Son las 8.58 de la mañana en La Habana. Casi las
tres en la España peninsular. Suena mi teléfono. Escucho: la respuesta es no.
Con qué argumentos esta vez, pregunto. Que hace muy poco tiempo desde la vez anterior.
Oficina consular de USA en La Habana. Foto tomada de internet |
¿Muy poco tiempo? ¡Muy poco tiempo! No son unos
escasos fines de semana. Son trescientos sesenta y cinco días en cada uno de
los tres años de espera, es decir, mil noventa y cinco días, uno tras otro, con
sus veinticuatro horas cada uno. ¿Poco tiempo? Cuántas cosas suceden en un día,
cuántos cambios en un niño que va creciendo, en una niña fuera de serie que
llega a casa con medallas ganadas con inteligencia y talento, cuántas anécdotas
que contar, cuánta risa que compartir, cuánta complicidad por emprender…
¿Cuántos más pasarán? ¿En qué condiciones?

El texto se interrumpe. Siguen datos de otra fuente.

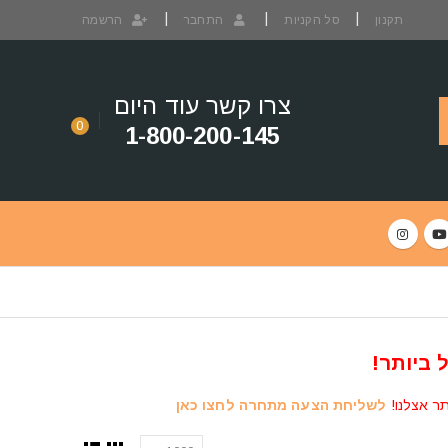
תקנון
סל הקניות
התחבר
הרשמה
צרו קשר עוד היום
0
1-800-200-145
 ביותר!
תר אצלנו!
לשליחת הצעה מתחרה לחצו כאן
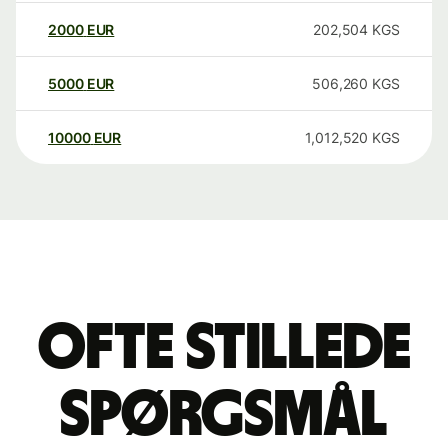
2000
EUR
202,504
KGS
5000
EUR
506,260
KGS
10000
EUR
1,012,520
KGS
Ofte stillede
spørgsmål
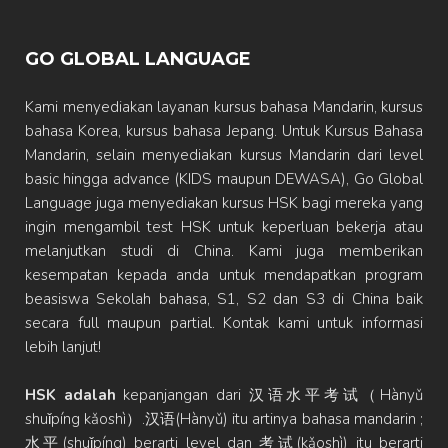
GO GLOBAL LANGUAGE
Kami menyediakan layanan kursus bahasa Mandarin, kursus
bahasa Korea, kursus bahasa Jepang. Untuk Kursus Bahasa
Mandarin, selain menyediakan kursus Mandarin dari level
basic hingga advance (KIDS maupun DEWASA), Go Global
Language juga menyediakan kursus HSK bagi mereka yang
ingin mengambil test HSK untuk keperluan bekerja atau
melanjutkan studi di China. Kami juga memberikan
kesempatan kepada anda untuk mendapatkan program
beasiswa Sekolah bahasa, S1, S2 dan S3 di China baik
secara full maupun partial. Kontak kami untuk informasi
lebih lanjut!
HSK adalah
kepanjangan dari 汉语水平考试（Hànyǔ
shuǐpíng kǎoshì）.汉语(Hànyǔ) itu artinya bahasa mandarin ;
水平(shuǐpíng) berarti level dan 考试(kǎoshì) itu berarti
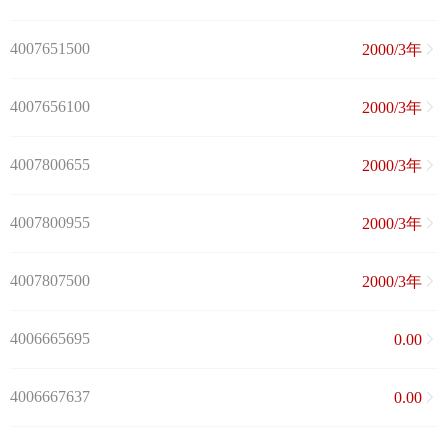
4007651500
2000/3年
4007656100
2000/3年
4007800655
2000/3年
4007800955
2000/3年
4007807500
2000/3年
4006665695
0.00
4006667637
0.00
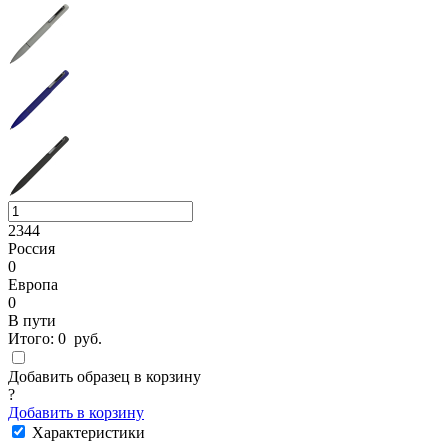
2344
Россия
0
Европа
0
В пути
Итого:
0
руб.
Добавить образец в корзину
?
Добавить в корзину
Характеристики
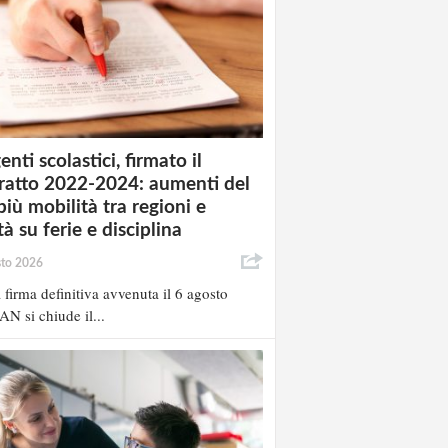
enti scolastici, firmato il
ratto 2022-2024: aumenti del
più mobilità tra regioni e
à su ferie e disciplina
sto 2026
 firma definitiva avvenuta il 6 agosto
AN si chiude il...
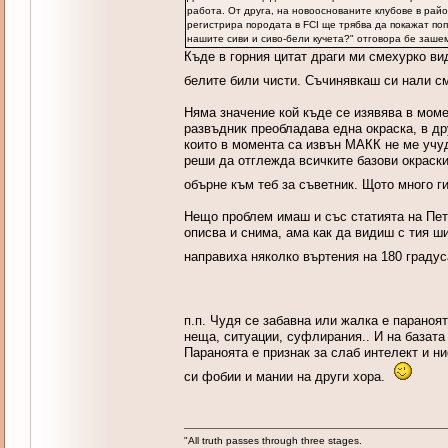
работа. От друга, на новооснованите клубове в рай
регистрира породата в FCI ще трябва да покажат по
нашите сиви и сиво-бели кучета?" отговора бе зашем
Къде в горния цитат драги ми смехурко в
белите били чисти. Съчинявкаш си нали 
Няма значение кой къде се изявява в моме
развъдник преобладава една окраска, в др
които в момента са извън МАКК не ме учуд
реши да отглежда всичките базови окраск
обърне към теб за съветник. Щото много 
Нещо проблем имаш и със статията на Пете
описва и снима, ама как да видиш с тия ши
направиха няколко въртения на 180 граду
п.п. Чудя се забавна или жалка е параноя
неща, ситуации, суфлирания.. И на базата
Параноята е признак за слаб интелект и н
си фобии и мании на други хора.
"All truth passes through three stages.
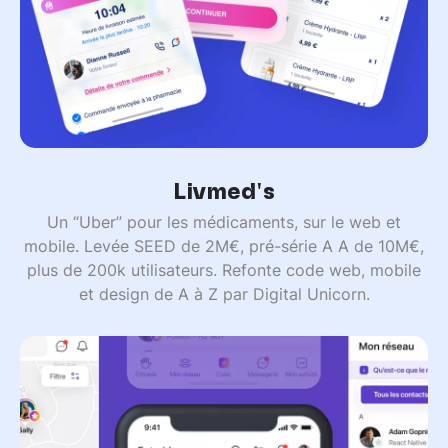
Livmed's
Un “Uber” pour les médicaments, sur le web et
mobile. Levée SEED de 2M€, pré-série A A de 10M€,
plus de 200k utilisateurs. Refonte code web, mobile
et design de A à Z par Digital Unicorn.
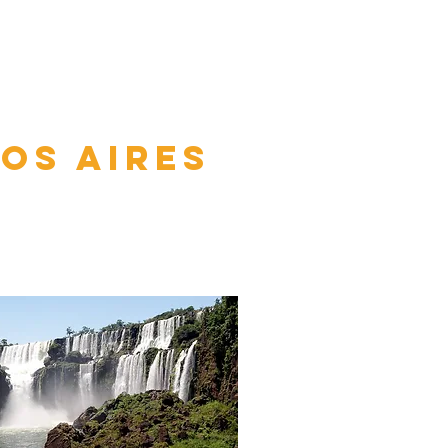
OS aires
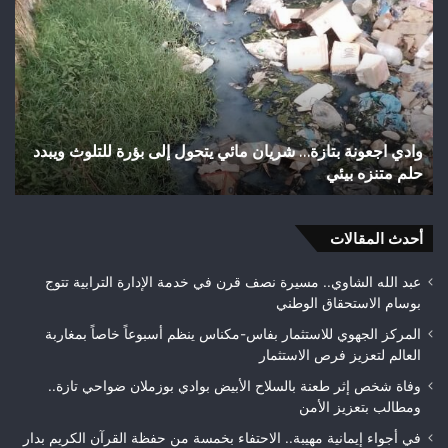
تثير
رأ
استياء
أجي
الساكنة
يح
بعد
إنجا
تهيئة
تاري
شوارع
بال
وأزقة
إلى
اختلالات تثير استياء الساكنة بعد تهيئة شوارع وأزقة بمدينة
ش
بمدينة
الق
تازة.. مطالب بمراقبة جودة الأشغال قبل التسلم النهائي
ا
تازة..
الث
مطالب
هوا
بمراقبة
ويت
جودة
أحدث المقالات
بطلا
الأشغال
لعص
قبل
فا
عبد الله الشاوي.. مسيرة نصف قرن في خدمة الإدارة الترابية تتوج
التسلم
مك
بوسام الاستحقاق الوطني
النهائي
المركز الجهوي للاستثمار بفاس-مكناس ينظم أسبوعاً خاصاً بمغاربة
العالم لتعزيز فرص الاستثمار
وفاة شخص إثر طعنة بالسلاح الأبيض بوادي بوزملان ضواحي تازة..
ومطالب بتعزيز الأمن
في أجواء إيمانية مهيبة.. الاحتفاء بخمسة من حفظة القرآن الكريم بدار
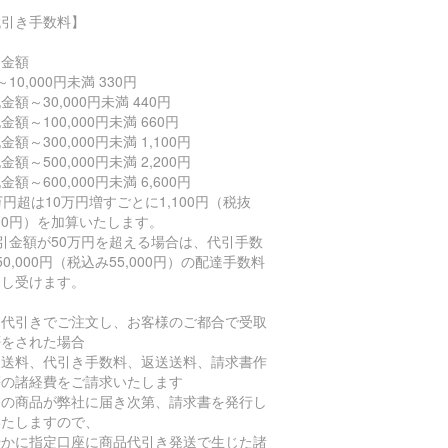
代引き手数料】
文金額
～10,000円未満 330円
金額～30,000円未満 440円
金額～100,000円未満 660円
金額～300,000円未満 1,100円
金額～500,000円未満 2,200円
金額～600,000円未満 6,600円
万円超は10万円増すごとに1,100円（税抜
000円）を加算いたします。
引金額が50万円を超える場合は、代引手数
50,000円（税込み55,000円）の配達手数料
申し受けます。
品代引きでご注文し、お客様のご都合で受取
否をされた場合
送送料、代引き手数料、返送送料、請求書作
等の諸経費をご請求いたします
送の商品が弊社に届き次第、請求書を発行し
いたしますので、
やかに指定口座に商品代引き発送で生じた諸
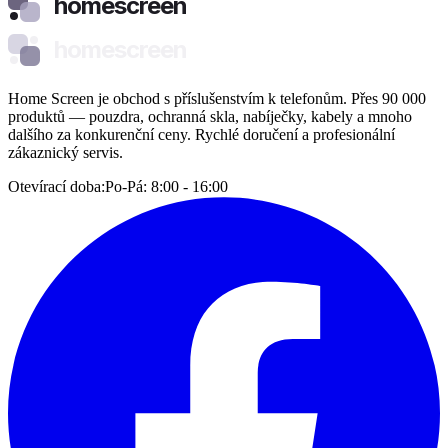
homescreen
homescreen
Home Screen je obchod s příslušenstvím k telefonům. Přes 90 000
produktů — pouzdra, ochranná skla, nabíječky, kabely a mnoho
dalšího za konkurenční ceny. Rychlé doručení a profesionální
zákaznický servis.
Otevírací doba:
Po-Pá: 8:00 - 16:00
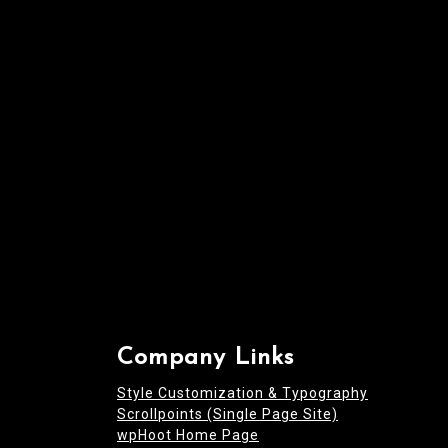
t
i
o
n
Company Links
Style Customization & Typography
Scrollpoints (Single Page Site)
wpHoot Home Page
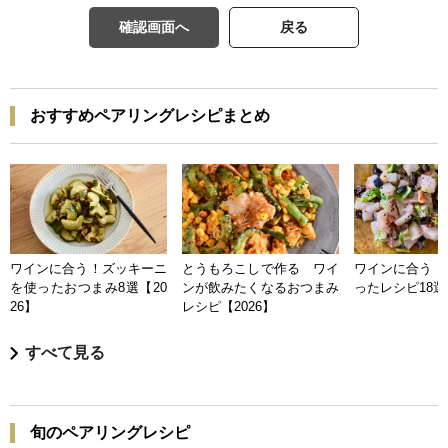
確認画面へ
戻る
おすすめペアリングレシピまとめ
ワインに合う！ズッキーニ
とうもろこしで作る ワイ
ワインに合う 
を使ったおつまみ8選【20
ンが飲みたくなるおつまみ
ったレシピ18選【
26】
レシピ【2026】
すべて見る
旬のペアリングレシピ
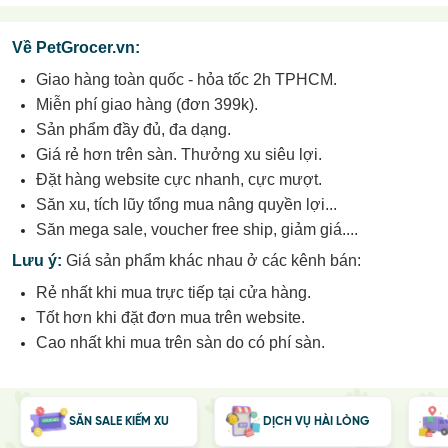
Về PetGrocer.vn:
Giao hàng toàn quốc - hỏa tốc 2h TPHCM.
Miễn phí giao hàng (đơn 399k).
Sản phẩm đầy đủ, đa dạng.
Giá rẻ hơn trên sàn.
Thưởng xu siêu lợi.
Đặt hàng website cực nhanh, cực mượt.
Săn xu, tích lũy tổng mua nâng quyền lợi...
Săn mega sale, voucher free ship, giảm giá....
Lưu
ý:
Giá sản phẩm khác nhau ở các kênh bán:
Rẻ nhất khi mua trực tiếp tại cửa hàng.
Tốt hơn khi đặt đơn mua trên website.
Cao nhất khi mua trên sàn do có phí sàn.
SĂN SALE KIẾM XU
DỊCH VỤ HÀI LÒNG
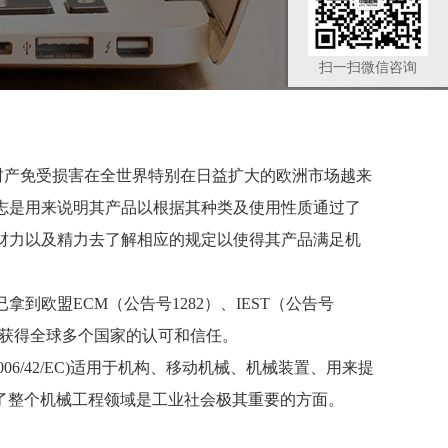
扫一扫微信咨询
财产免受损害在全世界特别在日益扩大的欧洲市场越来
标志是用来说明其产品以根据其种类及使用性质通过了
财力以及精力去了解相应的规定以使得其产品满足机
到欧盟ECM（公告号1282）、IEST（公告号
告已获得全球多个国家的认可和信任。
ective)(2006/42/EC)适用于机构、移动机械、机械装置、用来提
盖了整个机械工程领域是工业社会极其重要的方面。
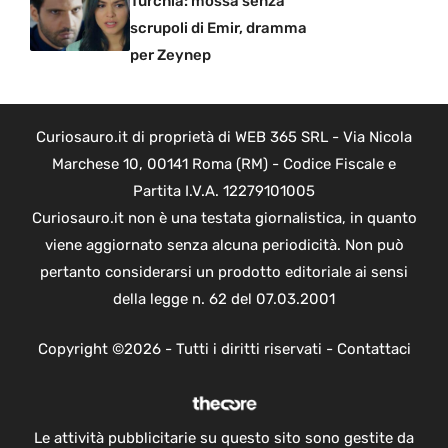
Turchia: mossa senza
scrupoli di Emir, dramma
per Zeynep
Curiosauro.it di proprietà di WEB 365 SRL - Via Nicola
Marchese 10, 00141 Roma (RM) - Codice Fiscale e
Partita I.V.A. 12279101005
Curiosauro.it non è una testata giornalistica, in quanto
viene aggiornato senza alcuna periodicità. Non può
pertanto considerarsi un prodotto editoriale ai sensi
della legge n. 62 del 07.03.2001
Copyright ©2026 - Tutti i diritti riservati -
Contattaci
Le attività pubblicitarie su questo sito sono gestite da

Unos mayores, otros más viejos, unos
ya habrán pasado por la edad de oro de la niñez, otros tendrán más arrugas en
la frente, más callosas las manos…, quién sabe qué más…
Hace un año me preguntaba dónde estaba Dios aquel
jueves. Hoy me pregunto qué clase de dios pone a prueba la fe de un ser humano,
haciendo cruel a un semejante. Otra vez un no donde es tan fácil decir sí.
¿Razones de fe? ¿Es lo que Dios ha querido? Si es eso, es un dios cruel en el
que no puedo creer de ninguna manera. Un dios así solo alcanza a endurecer mi
corazón.
¿Son los hombres quienes deciden la felicidad o la
desconsuelo de sus semejantes? Hombres dedicados a la política, entregados a un
arcaico juego de ajedrez en el que ninguno quiere admitir el jaque mate. Los
políticos me revuelven las tripas. Todos. Porque en nombre de los seres humanos
pulverizan a los individuos; el pueblo, la masa, los ciudadanos, dígase como
quiera, es lo que importa, ese volumen amorfo y descerebrado que aplaude, vota
y consolida a unos pocos para que, una vez sentados en sus sillones, digan no
cuando pueden decir sí. Los individuos no existimos, somos cifras, moneda de
cambio del poder, combustible de una maquinaria siempre insatisfecha.
Hablo, claro está, de las familias cubanas divididas
por la obcecación y la testarudez heredadas. ¡Medio siglo ya! Me pregunto
cuántos años tenía Barak Obama cuando Kennedy impuso el primer bloqueo naval a
Cuba en el 62. También, desde luego, me pregunto cuántas generaciones de
cubanos tenemos y tendrán que padecer todavía la inmoralidad de un sistema
férreo e inhumano que nos divide hasta la muerte en nombre de la unidad y la
vida. De un año a otro hay que, primero, padecer en silencio el dolor
aplastante de ver cómo te rompen en mil pedazos la esperanza en menos de dos
minutos, a continuación convertir la ira y el odio en perdón, porque no hay un
culpable de carne y hueso a quien señalar y tanta pasión negativa corroe hasta
la médula; finalmente, poner a cero el contador y esperar. Es nuestro destino,
nuestra condición, nuestro madero, nuestro arte, como diría un intelectual.
Y mientras, en nuestro nombre, se hacen discursos,
declaraciones de esto y de lo otro, se exhiben cifras que refrendan el noble
corazón de un Premio Nobel y de un Presidente entregado hasta la ancianidad a
la causa de su pueblo. Solo unos fríos números. Nunca un rostro, una historia
personal. Nunca mi madre con el corazón roto, diciéndome con voz apenas audible
que no ha podido ser, que no le permiten salir de Cuba un par de meses a
reunirse con mi hermana, con mis sobrinos, sus nietos, que esperan a 1700 km
la noticia de que esta vez sí.
¿Cómo decirle a dos niños que
alguien dijo no y la abuela no estará tampoco este verano? ¿Entenderán que un
funcionario es un hombre con vísceras y corazón, con hijos y madre, allá en La
Habana, que pasará cada día en familia, sin conciencia de que al mismo tiempo
deshace la felicidad de otros como él y los suyos?
Todo es obedecer: a Dios y a los políticos. No miro los diarios hoy, ni veo las noticias. Hoy tengo el corazón más duro y las tripas verdes.